Thus, I was given an education on organic farming and food sovereignty in Zamboanga Del Sur, where I learnt about how to make vermi tea from African Night crawlers (email me for the recipe!); what goes into the creation of organic fertilizers and pesticides (vermi compost, the nitrogenous leaves of madre de cacao, the phosphorous and potassium rich Kakawati plant, etc.); the effects of the changing climate on rain-fed farming (irrigation is not wide-spread); how capitalism and climate change, the title of a presentation I gave to local (mainly female!) farmers, adversely effects women in particular; and the collection of indigenous rice seed, an important practice in itself; taken together, these measures can counteract the monopolising tendencies of global capital that lock small-scale farmers into production by way of GMO seeds, accompanying petrochemicals and the resulting control of the market. Not only that, but food sovereignty, significantly different from the more liberal term of “food security”, is giving the producers back the autonomy over production; that is, we have an ecosocialist model where production is organised by the workers on an agro-ecological basis. For it to be truly ecosocialist, however, there must be security of tenure, i.e. these initiatives must be accompanied by land reform and common ownership of the land itself, which is what the RPM-M are attempting to do!
Besides Zamboanga de Sur, my visit to Lanao Del Norte, first to meet the Fisherfolk communities and then to digest the flood damage of Iligan City, was also a case in point. The Fisherfolk, for example, put forward the argument for aquatic reform – the practices of dynamite and cyanide fishing are destroying the coral and fish stocks off the coast of Mindanao, and so in order to protect the coastal regions Fisherfolk organisations are acting as conservationists, propagating mangroves in an attempt to maintain the coastal habitat and to provide a buffer against the waste that slowly slithers down from the mining operations in the mountains. Conversely, when I got to Iligan, the problems were much more urban-centric and much more devastating! Flood Sendong hit Iligan City back in December; the waters may have subsided, but the relics and hangovers of destruction remain – the crumbling bridge, smashed by the unshipped logs of the logging companies; the “temporary” evacuation centres which have been rounded up into one big camp ironically known as “Siao’s Shelter Box” (SSB) due to the donation of the land by a local politician named Siao and the conditions under which people endure; there’s the snail-paced re-housing of those hit hardest by the flood; and, ultimately, an absence of the funding promised by the Department of Social Welfare (SWD) to put people back on their feet.
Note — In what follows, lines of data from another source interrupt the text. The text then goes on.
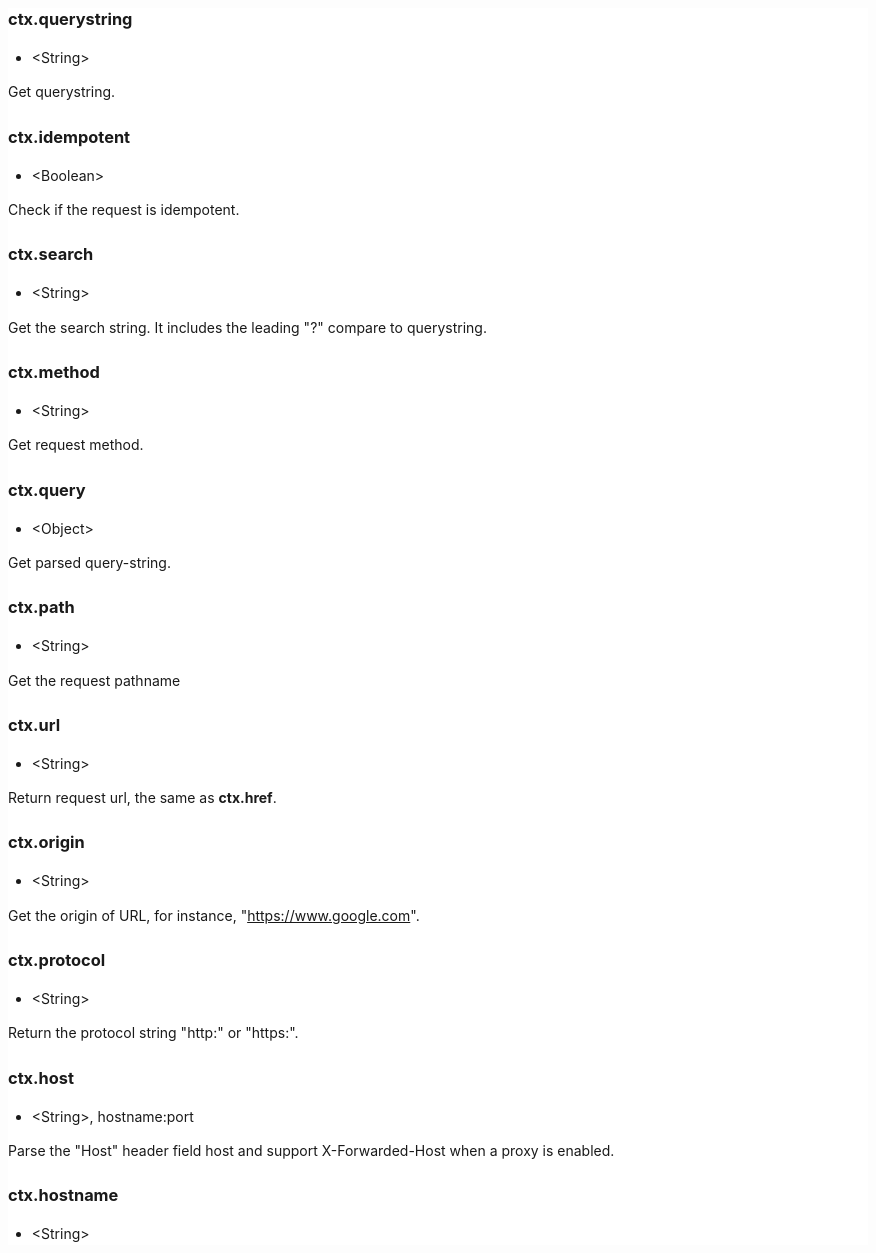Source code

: ### ctx.querystring
  *  <String\>

Get querystring.

### ctx.idempotent
  *  <Boolean\>
  
Check if the request is idempotent.

### ctx.search
  *  <String\>
  
Get the search string. It includes the leading "?" compare to querystring.

### ctx.method
  *  <String\>
  
Get request method.

### ctx.query
  *  <Object\>
  
Get parsed query-string.

### ctx.path
  *  <String\>
  
Get the request pathname

### ctx.url
  *  <String\>
  
Return request url, the same as __ctx.href__.

### ctx.origin
  *  <String\>
  
Get the origin of URL, for instance, "https://www.google.com".

### ctx.protocol
  *  <String\>
  
Return the protocol string "http:" or "https:".

### ctx.host
  * <String\>, hostname:port
  
Parse the "Host" header field host and support X-Forwarded-Host when a proxy is enabled.

### ctx.hostname
  * <String\>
But then, even with the 5,000 death toll, the outbreak of Leptospirosis, and the lack of infrastructure and security, the Filipino sprit, as ever, was not dampened by the flood waters and a strength of mind remains. My experience at MSU-ITT was testament to this. I was invited to give a lecture on “Climate and Capitalism” to a group of academics and their students as part of a forum on “Global Ecological Crisis and Proposed Alternatives” and, besides some disagreement over the REDD+ programmes of the UN, the idea of ecosocialism and what this meant was surprisingly well received; it seems that those who are hardest hit by the events of climate change are the most open to “proposed alternatives”. How ironic.
I have much more to say, but the space available here is limited, and so, with a nod to the Lumad in Cotabato and their struggle for Ancestral Domain with both the Moro Islamic Liberation Front (MILF) and Government forces, a tilt of my new Maoist hat (donated by the Secretary of PALEA) to the Asian Global Justice School and a well-received lecture on Marx and Ecology in Manila, and a wave of the hand to the friends and comrades I met during my 5 weeks, I finish with one last statement: “Mabuhay ang mga manggagawa!” – Long live the workers!